We live in a brand society. Build yourself a big enough personal brand, and you get away with crazy things. Be unknown, you are likely to offend even if you didn’t intend.
Let’s exemplify the paradox: gurus are often invited to enlighten an audience. Corporations for example send their up and coming executives to listen to innovation gurus. Sometimes the innovation guru points out how wrong they are doing everything. The message can be paraphrased as “you’re all a bunch of idiots”. The result? Wild applause and appreciation. How fresh the perspective! How insightful and thought provoking! The seminar is deemed as mind-altering and profound.
But as one of the biggest thinkers of all time said, “we don’t recognize that teaching is a major obstruction to learning” (Russell Ackoff). That is because learning cannot be acquired by listening, it has to be experienced. So listening to a guru’s past experiences will produce little learning. You will learn little from my mistakes.
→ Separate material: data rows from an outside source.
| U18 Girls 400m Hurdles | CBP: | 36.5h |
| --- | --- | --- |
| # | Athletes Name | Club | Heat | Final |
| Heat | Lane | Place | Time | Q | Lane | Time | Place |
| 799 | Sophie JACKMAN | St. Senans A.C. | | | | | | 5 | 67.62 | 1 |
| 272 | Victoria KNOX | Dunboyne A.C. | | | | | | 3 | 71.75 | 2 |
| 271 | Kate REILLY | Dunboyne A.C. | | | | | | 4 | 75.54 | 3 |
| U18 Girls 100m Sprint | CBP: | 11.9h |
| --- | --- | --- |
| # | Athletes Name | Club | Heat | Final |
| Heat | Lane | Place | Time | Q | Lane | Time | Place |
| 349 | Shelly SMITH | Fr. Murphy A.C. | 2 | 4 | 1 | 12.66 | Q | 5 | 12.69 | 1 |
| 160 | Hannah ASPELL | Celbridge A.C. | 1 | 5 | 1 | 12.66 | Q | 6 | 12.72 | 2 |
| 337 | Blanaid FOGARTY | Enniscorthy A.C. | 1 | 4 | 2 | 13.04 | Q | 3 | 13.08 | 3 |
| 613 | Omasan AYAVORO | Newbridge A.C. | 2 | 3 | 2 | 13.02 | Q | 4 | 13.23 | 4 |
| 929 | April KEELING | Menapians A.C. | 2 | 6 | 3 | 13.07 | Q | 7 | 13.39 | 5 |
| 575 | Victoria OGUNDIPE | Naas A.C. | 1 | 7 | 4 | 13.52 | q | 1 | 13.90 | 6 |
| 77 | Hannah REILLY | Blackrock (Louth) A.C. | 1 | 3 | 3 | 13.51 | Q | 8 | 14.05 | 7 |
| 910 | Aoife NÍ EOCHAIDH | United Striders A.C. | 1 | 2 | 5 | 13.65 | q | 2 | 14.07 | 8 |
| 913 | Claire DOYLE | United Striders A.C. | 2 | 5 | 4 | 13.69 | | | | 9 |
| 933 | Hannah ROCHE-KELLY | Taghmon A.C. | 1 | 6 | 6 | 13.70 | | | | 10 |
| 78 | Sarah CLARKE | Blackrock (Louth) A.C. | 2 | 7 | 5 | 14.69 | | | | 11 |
And so, following one of these thought provoking sessions, each of the parties goes happily its own way, with the state of things pretty much unchanged: the guru is paid and his or her brand confirmed, while the audience has checked the corporate or personal check-box for “learning”.
Let’s keep applauding, it feels great, doesn’t it? Given the right setting, being called an idiot can be liberating. Not to mention that cozy group feeling of “I’m not alone in my ignorance”!